Autrefois il y avait à Estérençuby, sur la frontière d'Espagne, quatre vachers, l'un desquels était un jeune garçon.
Lorsqu'ils étaient endormis, dans leur cabane venait se chauffer Ancho, le seigneur sauvage (Basa Jauna). Et quand il s'était chauffé, il mangeait de leur nourriture. Les bergers recevaient un pain et d'autres mets, et en laissaient un morceau tous les soirs, la part d'Ancho.
Une nuit, voyant que la part n'avait pas été faite, le petit garçon dit : — Où avez-vous la part d'Ancho ? — Donne-lui la tienne si tu veux, lui répondirent les autres. Le garçon laissa sa part sur la planche habituelle. Le seigneur sauvage arriva comme à l'ordinaire. Après s'être chauffé, il mangea la part du petit garçon.
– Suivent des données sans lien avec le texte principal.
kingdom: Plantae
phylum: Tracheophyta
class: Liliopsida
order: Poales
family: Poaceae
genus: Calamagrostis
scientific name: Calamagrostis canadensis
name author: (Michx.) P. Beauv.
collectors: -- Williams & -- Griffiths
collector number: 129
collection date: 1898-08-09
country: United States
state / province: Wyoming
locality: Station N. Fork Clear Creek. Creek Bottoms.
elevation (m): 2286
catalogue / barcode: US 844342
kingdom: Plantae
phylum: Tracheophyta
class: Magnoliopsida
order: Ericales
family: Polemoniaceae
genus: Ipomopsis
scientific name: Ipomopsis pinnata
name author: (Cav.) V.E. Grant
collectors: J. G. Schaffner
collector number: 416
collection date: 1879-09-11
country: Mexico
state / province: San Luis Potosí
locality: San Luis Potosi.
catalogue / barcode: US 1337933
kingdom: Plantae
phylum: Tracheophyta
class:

Bien réchauffé et repu, il partit, emportant les vêtements des vachers, sauf ceux du petit garçon.
« Cette nuit là il neigea très fort. Le lendemain matin, les vachers, ne trouvant pas leurs vêtements, dirent au garçon : — Va chercher nos vêtements. — Moi ? non, — Va, nous t'en prions. — Quelle récompense me donnerez-vous ? — Ils avaient une mauvaise génisse et la lui promirent.
Le garçon part, et en arrivant à la citerne où était le seigneur sauvage, il cria : - Ancho, donnez-moi les vêtements de mes camarades. — Tu ne les auras pas — Je vous en prie, donnez-les moi ; ils m'ont envoyé les chercher. — Que te donne-t-on pour ta peine ? — Une mauvaise génisse. - Prends-les donc, et prends aussi cette baguette de coudrier. Marque ta génisse et donne lui cent et un coup, le cent et unième plus fort que les autres.
Le garçon fit ce qu'avait dit Ancho. Il donna à sa génisse cent et un coups, et après un court espace de temps, la génisse lui produisit un troupeau de cent et une belles bêtes.
A cette époque, les seigneurs sauvages conversaient avec les chrétiens.